SET OF TASKS:
a – In the post about the apartment called Discovery, which city is described as "the city of my heart"?
b – Reproduce word for word a passage of the post about the apartment called Discovery, beginning at the words "img_0551So how is" and stopping after the words "And here I go.".
c – Write the next part of the post about the apartment called Discovery, picking up after its final sentence.

PAGE TEXT:
# # # #

Discovery Has Been…

img_0551So how is my apartment Discovery going for me? Well, I have some thoughts on that this…THOUGHTFUL THURSDAY. Okay, I haven’t done this consistently, but today, I’m bringing it back. (Next, I will bring back my rat’s tail of many colors, and my John Lennon glasses. Oh, you just wait.) And here I go.

Discovery has been…

1). …a place of respite. At Discovery, I am able to stay still in my grief and because of my stillness, my senses recognize my soul’s feelings. I hear and feel its pain, its loneliness, its gratitude, and its despair. I see my hope and am touched by its beautiful views of Chicago, the city of my heart.  I feel Peter with me at times when I least expect, not always the times I want. It’s sometimes painful to be here, at Discovery. Respite can be lonely. Yet, growth is painful and I must go through the pain to get another side. What side? How will it look? I have no idea.

2)….a place of solitude. I speak very little at Discovery. The peace of silence helps me during my reflections about where I’ve been, where I am and where I am going. Sometimes, that silence is deafening and hurts my heart. Most times, I know it is needed in order to really listen. And yes, in the solitude of Discovery, I cry and scream and weep and mourn and afterward, I feel some healing…if just for a moment, I feel a little bit healed.  And I forever feel changed.

3). …a place of challenges. Since being at Discovery, I face down some difficult situations. I look at my anxiety and said, “okay, come on with me”.  I bat away negativity as much as I can, and yet even when I’m stung, I keep on going. I keep on going with my solo act despite the stage freight. And I pick myself up, dust myself off, and continue when Grief pushes me down. I meet the challenges, sometimes with grace, sometimes with bitchiness, sometimes with fear, sometimes with anger, but I meet them. And challenges fly at me like birds in a bad Hitchcock movie at every turn as I start part of my life over at Discovery.

4)…a place of being in my own head. Now my head is a busy place. Most recently, a trained professional I see suggested I have ADD. She probably confirmed what I already knew. And sometimes, for me anyway, I need to slow down my multiple racing thoughts and let what’s trying to get to the forefront, get there. And sometimes, it’s painful to process those thoughts because they’re real. Reality sucks for me right now. And sometimes, it brings me to a place of understanding. All the time, it is necessary and I welcome them…until I think of another great story plot. My brain can only stay still for a short time, you know.

# # # #

ENTRIES SHOWN:
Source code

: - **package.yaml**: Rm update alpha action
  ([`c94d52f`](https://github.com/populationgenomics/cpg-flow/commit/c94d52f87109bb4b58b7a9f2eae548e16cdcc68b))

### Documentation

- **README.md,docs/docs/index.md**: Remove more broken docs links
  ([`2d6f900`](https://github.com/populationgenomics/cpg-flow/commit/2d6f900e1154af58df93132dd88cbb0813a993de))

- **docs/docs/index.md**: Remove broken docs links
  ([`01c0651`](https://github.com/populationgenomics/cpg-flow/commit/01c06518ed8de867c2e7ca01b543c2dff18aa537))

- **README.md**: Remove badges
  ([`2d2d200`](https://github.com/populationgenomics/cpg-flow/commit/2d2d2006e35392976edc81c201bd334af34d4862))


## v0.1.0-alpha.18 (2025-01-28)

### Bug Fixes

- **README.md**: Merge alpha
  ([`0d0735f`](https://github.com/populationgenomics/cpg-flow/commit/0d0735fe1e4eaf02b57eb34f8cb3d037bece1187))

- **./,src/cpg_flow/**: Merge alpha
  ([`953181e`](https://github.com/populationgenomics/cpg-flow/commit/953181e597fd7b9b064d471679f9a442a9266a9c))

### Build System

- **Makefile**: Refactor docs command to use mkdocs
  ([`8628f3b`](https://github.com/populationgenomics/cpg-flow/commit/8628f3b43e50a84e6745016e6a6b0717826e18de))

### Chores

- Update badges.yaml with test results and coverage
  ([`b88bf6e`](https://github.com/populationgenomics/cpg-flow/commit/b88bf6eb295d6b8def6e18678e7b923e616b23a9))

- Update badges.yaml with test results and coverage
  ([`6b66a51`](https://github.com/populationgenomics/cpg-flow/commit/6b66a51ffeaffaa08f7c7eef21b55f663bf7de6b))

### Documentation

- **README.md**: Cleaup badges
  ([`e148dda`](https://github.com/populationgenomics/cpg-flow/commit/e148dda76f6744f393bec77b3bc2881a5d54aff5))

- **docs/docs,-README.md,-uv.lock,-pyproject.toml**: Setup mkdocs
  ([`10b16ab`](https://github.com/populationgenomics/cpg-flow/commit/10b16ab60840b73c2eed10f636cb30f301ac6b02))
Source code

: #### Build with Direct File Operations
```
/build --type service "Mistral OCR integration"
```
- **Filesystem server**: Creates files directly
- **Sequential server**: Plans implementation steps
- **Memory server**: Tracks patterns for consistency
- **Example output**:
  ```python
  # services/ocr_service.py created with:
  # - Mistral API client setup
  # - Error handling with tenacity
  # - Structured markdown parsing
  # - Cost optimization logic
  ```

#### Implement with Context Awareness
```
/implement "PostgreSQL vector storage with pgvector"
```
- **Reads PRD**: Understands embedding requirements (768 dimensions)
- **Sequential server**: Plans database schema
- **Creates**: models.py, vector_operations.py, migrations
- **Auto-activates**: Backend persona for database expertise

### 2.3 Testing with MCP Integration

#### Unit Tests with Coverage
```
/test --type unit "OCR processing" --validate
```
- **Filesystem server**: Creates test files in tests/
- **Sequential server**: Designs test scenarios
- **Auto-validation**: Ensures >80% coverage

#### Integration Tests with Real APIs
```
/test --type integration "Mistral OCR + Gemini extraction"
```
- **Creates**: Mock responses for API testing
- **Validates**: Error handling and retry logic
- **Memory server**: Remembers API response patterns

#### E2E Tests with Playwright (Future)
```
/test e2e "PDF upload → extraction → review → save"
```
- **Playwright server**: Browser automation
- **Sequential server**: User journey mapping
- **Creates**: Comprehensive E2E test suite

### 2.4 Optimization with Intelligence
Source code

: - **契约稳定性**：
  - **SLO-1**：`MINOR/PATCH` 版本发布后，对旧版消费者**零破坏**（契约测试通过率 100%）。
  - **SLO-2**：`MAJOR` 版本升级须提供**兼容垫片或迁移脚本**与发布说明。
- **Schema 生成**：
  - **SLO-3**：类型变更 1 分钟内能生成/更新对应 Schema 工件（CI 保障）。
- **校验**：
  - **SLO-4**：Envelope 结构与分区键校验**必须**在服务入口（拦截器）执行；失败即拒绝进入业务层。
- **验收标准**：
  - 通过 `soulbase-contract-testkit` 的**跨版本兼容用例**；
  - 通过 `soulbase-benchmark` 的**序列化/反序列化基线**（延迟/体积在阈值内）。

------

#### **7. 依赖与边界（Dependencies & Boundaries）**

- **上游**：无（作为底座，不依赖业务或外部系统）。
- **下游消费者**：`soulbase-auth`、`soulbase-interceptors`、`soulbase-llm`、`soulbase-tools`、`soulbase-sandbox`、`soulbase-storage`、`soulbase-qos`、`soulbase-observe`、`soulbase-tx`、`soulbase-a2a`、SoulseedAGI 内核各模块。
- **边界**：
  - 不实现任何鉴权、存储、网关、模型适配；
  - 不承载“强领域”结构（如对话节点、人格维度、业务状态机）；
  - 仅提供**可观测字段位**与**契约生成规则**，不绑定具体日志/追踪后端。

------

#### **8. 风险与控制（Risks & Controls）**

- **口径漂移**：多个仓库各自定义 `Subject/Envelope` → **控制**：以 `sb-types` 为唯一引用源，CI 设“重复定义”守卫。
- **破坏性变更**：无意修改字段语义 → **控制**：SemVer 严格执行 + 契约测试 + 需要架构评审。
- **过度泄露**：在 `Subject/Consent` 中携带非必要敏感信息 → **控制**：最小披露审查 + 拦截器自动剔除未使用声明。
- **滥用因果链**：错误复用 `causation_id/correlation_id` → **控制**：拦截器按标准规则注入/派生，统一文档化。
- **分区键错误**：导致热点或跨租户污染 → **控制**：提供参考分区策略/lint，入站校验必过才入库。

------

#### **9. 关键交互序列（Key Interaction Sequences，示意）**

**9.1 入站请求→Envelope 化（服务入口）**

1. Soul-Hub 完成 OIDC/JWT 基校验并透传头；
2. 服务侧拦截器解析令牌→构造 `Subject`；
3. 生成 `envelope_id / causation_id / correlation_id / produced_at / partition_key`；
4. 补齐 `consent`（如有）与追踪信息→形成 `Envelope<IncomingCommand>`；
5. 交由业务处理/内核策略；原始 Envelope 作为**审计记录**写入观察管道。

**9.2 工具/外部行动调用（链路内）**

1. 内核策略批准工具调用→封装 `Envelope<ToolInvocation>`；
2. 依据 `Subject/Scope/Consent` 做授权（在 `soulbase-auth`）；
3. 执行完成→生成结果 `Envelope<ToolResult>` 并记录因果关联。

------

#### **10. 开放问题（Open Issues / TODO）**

# # # #

ANSWER LIST:
a – Chicago.

b –
img_0551So how is my apartment Discovery going for me? Well, I have some thoughts on that this…THOUGHTFUL THURSDAY. Okay, I haven’t done this consistently, but today, I’m bringing it back. (Next, I will bring back my rat’s tail of many colors, and my John Lennon glasses. Oh, you just wait.) And here I go.

c –
5). …a place my creativity flows. I haven’t written as much as I wanted at Discovery. Some days, I feel nothing but despair and that’s a hard way to write Romcom (Romance Comedy). And as I’ve said before, Peter was my muse. I haven’t fully resurrected a new one. Perhaps Chicago will fill that role. Until then though, I have created this blog. I have done some crappy writing. I’ve done some good writing. I’m forever thinking about my story which is a huge step from where I was four or five months ago when I only saw it in the rearview mirror on my life. I’m also working on a website, finally, and I’m listening to talks, watching documentaries, writing serious emails to friends. So while my book hasn’t really benefited from the flow of my creativity, I have grown in this department. One of my friends suggested perhaps my Romcom writing has to take a break to let the other writing come through. Maybe she’s right. I just have to convince my characters I need a break from them. We shall see. For now, I’m liking the feel of the flow.

6). …is a place for freedom. In the home Peter and I made, I feel restricted in my movement. The memories and the largeness of the empty home paralyze me sometimes.  It is a lovely home, a once loving one, but not mine anymore. It was Peter, mine and the kids, never just mine.  Now with Peter dead, the kids making their own homes, it’s broken apart. I don’t like to live among its scattered memories, however beautiful and warm and wonderful. It’s like moving on from a vacation. There is a time where you have to go and face your reality. And now is my time.  And this is my reality. At Discovery, I have the freedom to figure out my next move, to make choices based on me. I have the freedom to create whatever I want to create. Sometimes, it can be scary and sad and lonely as hell. And then there are moments where butterflies dance in my belly from all the possibilities. Either way, I know, I must move on and Discovery gives me the freedom to figure out where and how.

7)….a place where I am becoming my own best friend. I should have always been, but truth be told, I took me for granted.  Yet, in these past few months, I have learned, in the end, it is only you. You come into this world alone. You leave it alone. When Peter died, with him died my true best friend, my confidant, my person who was there for me even when, what seemed like an entire world, turned against me.  Now? Well, now, all I have is myself. And really, I should have always lived like I only had myself. Not that I shouldn’t have let Peter be my touchstone, rather, I should have been my own. It comes down to me. And now, in the solitude, during my solo act, I am getting to know the person I am stuck with for the rest of my life. I am starting to like how she thinks. I am giving her the courage to say ‘it’s okay’, or, ‘be gentle’, or ‘go as fast or slow as you want’. I am learning how to let her lead, even on a shaky cliff, because I have confidence she’ll get back up again if she falls off. And I am starting to be okay with her, maybe even dig her a little bit. And I really should stop referring to myself in the third person.  But seriously, I am becoming better acquainted with myself in Discovery, and it ain’t all that bad.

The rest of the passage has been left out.